Synergy Pharmaceuticals is a biopharmaceutical company focused on the development of new drugs to treat patients with gastrointestinal (GI) diseases and disorders. Synergy's lead proprietary drug candidate, plecanatide, is a synthetic analog of the human GI hormone, uroguanylin, and functions by activating the guanylate cyclase-C (GC-C) receptor on epithelial cells of the GI tract. In early 2013, Synergy announced positive results from a large multicenter trial of plecanatide in patients with chronic idiopathic constipation (CIC) and recently completed an end-of-phase 2 meeting with the U.S. Food and Drug Administration (FDA) covering the registration program for plecanatide to treat CIC. The company plans to initiate a phase 3 registration trial for plecanatide in CIC in 4Q2013. Synergy is also developing plecanatide for the treatment of irritable bowel syndrome with constipation (IBS-C), recently announcing that it had reached the halfway mark for total enrollment in a plecanatide phase 2b clinical trial in patients with IBS-C. Synergy’s second GC-C agonist, SP-333, is in clinical development to treat opioid-induced constipation (OIC) and ulcerative colitis (UC). SP-333 has successfully completed phase I single and multiple ascending dose studies in healthy volunteers and is currently in a phase 2 clinical trial for OIC. More information is available at www.synergypharma.com.

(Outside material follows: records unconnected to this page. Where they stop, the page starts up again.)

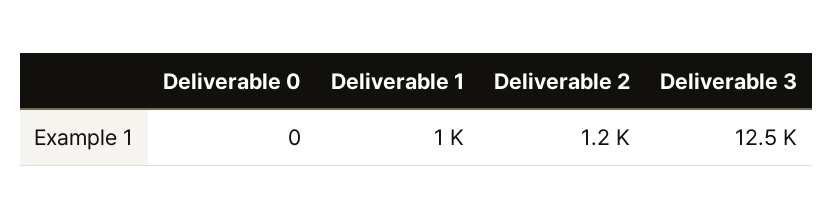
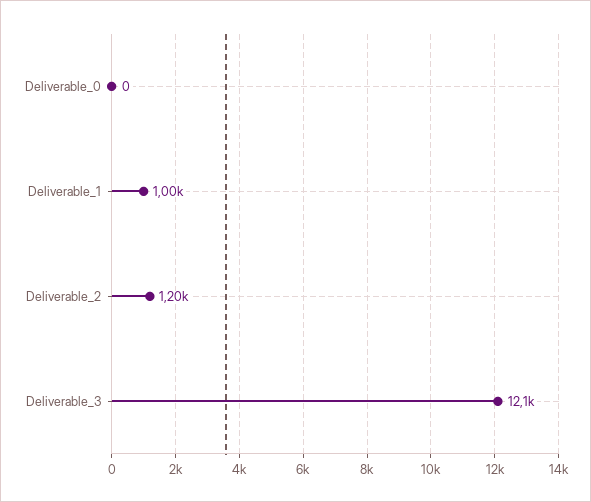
  {
    "Deliverable 0": 0,
    "Deliverable 1": 1000,
    "Deliverable 2": 1200,
-   "Deliverable 3": 12500
+   "Deliverable 3": 12100
  }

Certain statements in this press release are forward-looking within the meaning of the Private Securities Litigation Reform Act of 1995. These statements may be identified by the use of forward- looking words such as "anticipate," "planned," "believe," "forecast," "estimated," "expected," and "intend," among others. These forward-looking statements are based on Synergy's current expectations and actual results could differ materially. There are a number of factors that could cause actual events to differ materially from those indicated by such forward-looking statements. These factors include, but are not limited to, substantial competition; our ability to continue as a going concern; our need for additional financing; uncertainties of patent protection and litigation; uncertainties of government or third party payer reimbursement; limited sales and marketing efforts and dependence upon third parties; and risks related to failure to obtain FDA clearances or approvals and noncompliance with FDA regulations. As with any pharmaceutical under development, there are significant risks in the development, regulatory approval and commercialization of new products. There are no guarantees that future clinical trials discussed in this press release will be completed or successful or that any product will receive regulatory approval for any indication or prove to be commercially successful. Investors should read the risk factors set forth in Synergy's Form 10-K for the year ended December 31, 2012 and other periodic reports filed with the Securities and Exchange Commission. While the list of factors presented here is considered representative, no such list should be considered to be a complete statement of all potential risks and uncertainties. Unlisted factors may present significant additional obstacles to the realization of forward-looking statements. Forward-looking statements included herein are made as of the date hereof, and Synergy does not undertake any obligation to update publicly such statements to reflect subsequent events or circumstances.